↻ Lama baca 2 menit ↬

INFORMASI KURANG KOMPLET DAN KENANGAN SAYA.

tagihan PLN

Baru hari ini saya melihat surat tagihan dari PLN. Suatu hal yang sudah lama dilakukan oleh Telkom, operator selular, dan ISP. Bagaimana surat tagihan itu? Terinci — lebih komplet daripada tagihan via SMS. Informatif? Tidak.

Saya yakin tidak semua konsumen listrik tahu rincian perhitungan dan rumusnya. Tidak semuanya mengikuti pemberitaan di koran. Tidak semuanya membuka situs PLN (semoga ada info ini). Tidak semua konsumen sadar bahwa mereka membiayai penerangan jalan umum — sehingga boleh mencak-mencak kalau pemda ingkar kewajiban.

Kalau semua konsumen seperti Dimas Priyadi, yang cermat dan tanggap terhadap segala hitungan, tentu produsen senang. Produsen tak perlu menjadi kamus, sehingga bisa langsung berdiskusi ke pokok persoalan.

Nah, usul saya untuk PLN adalah menjadikan lembar belakang surat tagihan sebagai halaman takarir (glosari). Daftar bank dan sejenisnya bisa dibikin lebih ringkas.

Dengan begitu konsumen akan paham apa yang dimaksud dengan “cicilan pemakaian kWh kurang tagih” dan “dis-insentif energi”, selain “faktor rugi trafo” dan “pemakaian kWh Blok III/kVrh“.

Uh, penuh jargon? Memang. Ada belasan. Periksalah lembar tagihan Anda. Kalau Anda paham semuanya berarti Anda well informed — atau mungkin Anda instalatur listrik yang jadi anggota DPR.

Tentu lembar tagihan ini juga punya nilai plus. Misalnya mencantumkan kurva pemakaian listrik tiga bulan terakhir. Sayang, cuma dihitung dari biaya per bulan, tak menyertakan konsumsi setrum bulanan.

tagihan PLN

Selama ini saya tak pernah mendapatkan tagihan, dan tak punya lembar bukti tagihan berikut bukti lunas. Sudah sepuluh tahun lebih saya membayarnya secara online.

Akibatnya setiap kali dimintai bukti konsumsi listrik, misalnya oleh sekolah (biasanya untuk membuktikan ke[tidak]makmuran), saya pun kelabakan. Maksimal, kalau ada, dan masih terbaca, saya hanya punya struk ATM atau cetakan dari transaksi e-banking. Bukti pembayaran via ponsel tentu akan merepotkan.

Tentang rekening listrik, saya punya dua kenangan. Pertama: sebelum membayar secara online, dulu saya memilih langsung membayar ke kantor PLN dua hari selewat jatuh tempo.

Lebih baik membayar denda daripada mengantre di loket inkaso.
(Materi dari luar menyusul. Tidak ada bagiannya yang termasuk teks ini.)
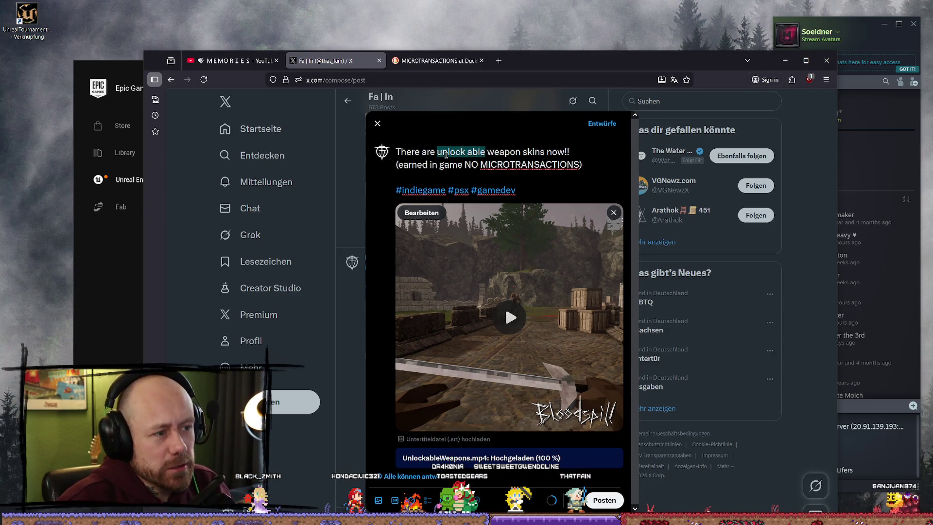
{"action": "left_click", "coordinate": [499, 60]}
{"action": "type", "text": "unlock able"}
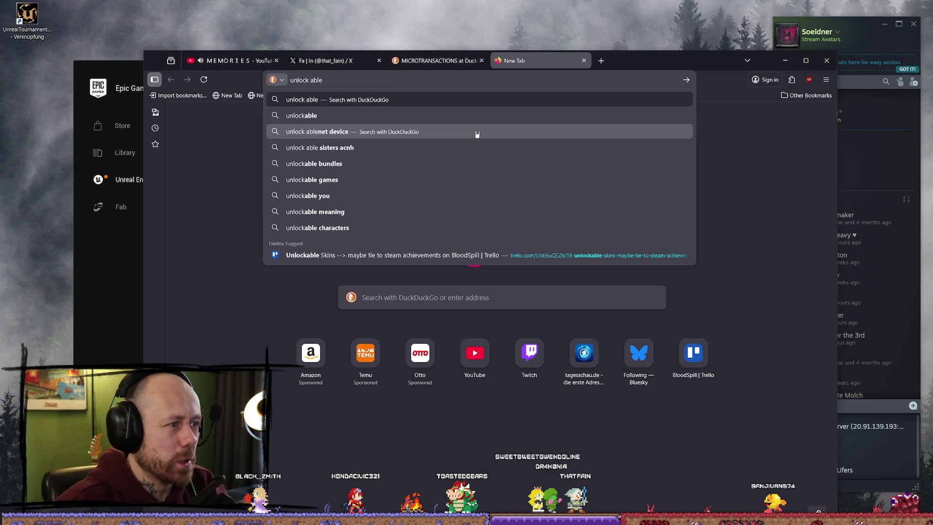
{"action": "key", "text": "Return"}
{"action": "left_click", "coordinate": [269, 109]}
{"action": "key", "text": "BackSpace"}
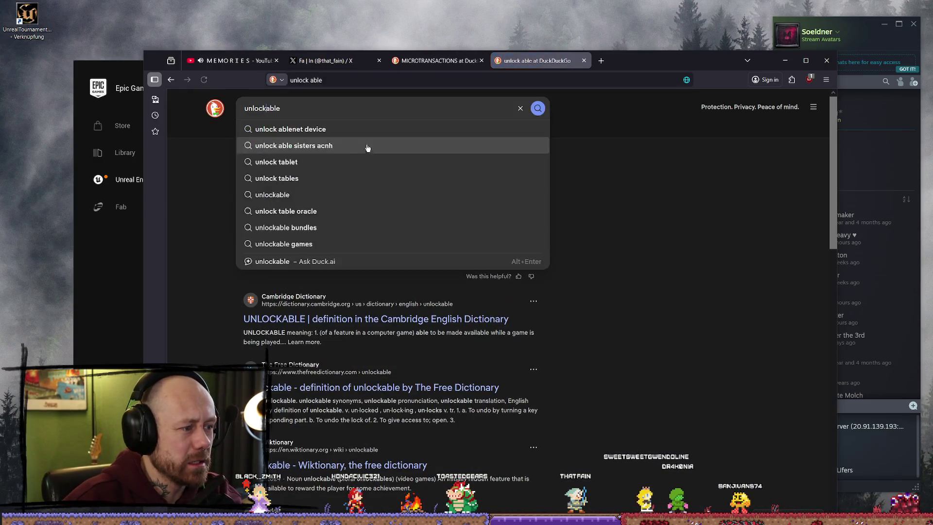
{"action": "key", "text": "Return"}
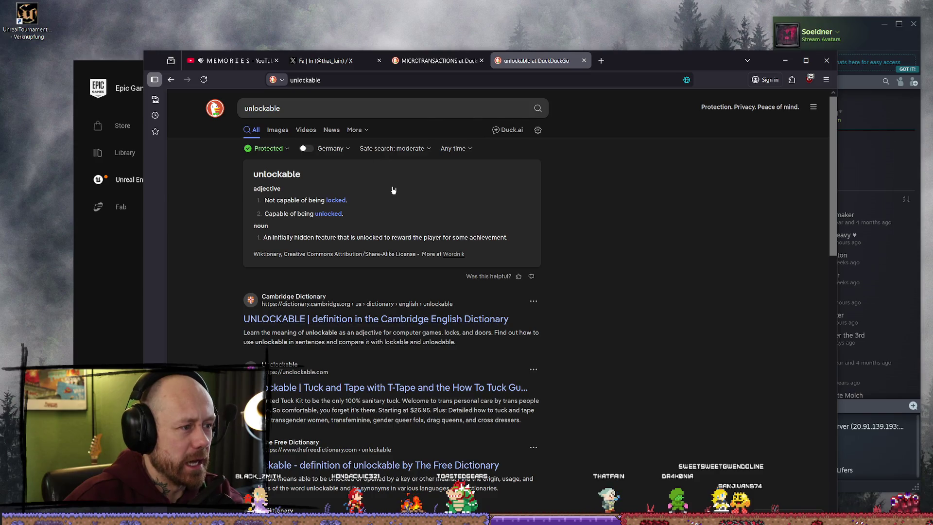
Step: Back in the X draft, join 'unlock able' into 'unlockable'
{"action": "left_click", "coordinate": [335, 61]}
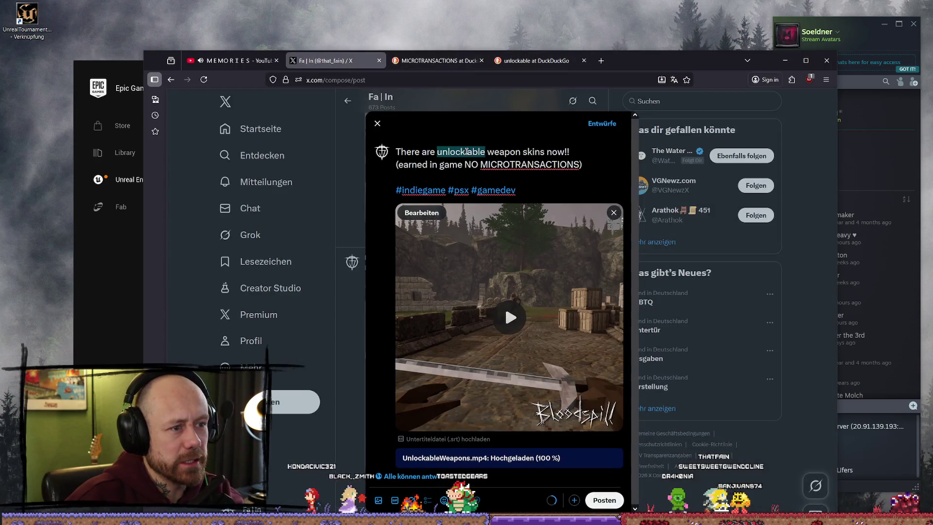
{"action": "key", "text": "Left"}
{"action": "key", "text": "BackSpace"}
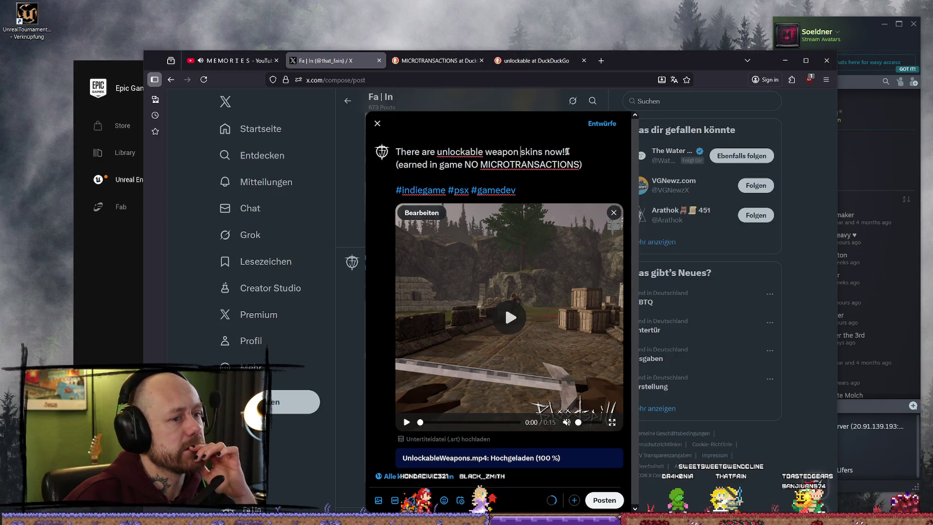
Step: Insert 'can only be' before 'earned' in the caption's second line
{"action": "left_click", "coordinate": [519, 152]}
Di loket inkasi, selain lama, ketika nama dipanggil saya tak mendengar karena sedang membaca atau tertidur.

Kenangan kedua: saya pernah menunggak sebuah tagihan pada sebuah bulan, dan berlarut, sampai lupa, padahal bulan-bulan berikutnya beres. Akbatnya PLN mengancam mencabut sambungan listrik rumah saya.

Kenapa saya sampai terlambat dan lupa berlama-lama? ATM tempat saya membayar dibongkar perusuh, dan mesinnya digondol penjarah. Itu terjadi saat Kerusuhan Mei 1998.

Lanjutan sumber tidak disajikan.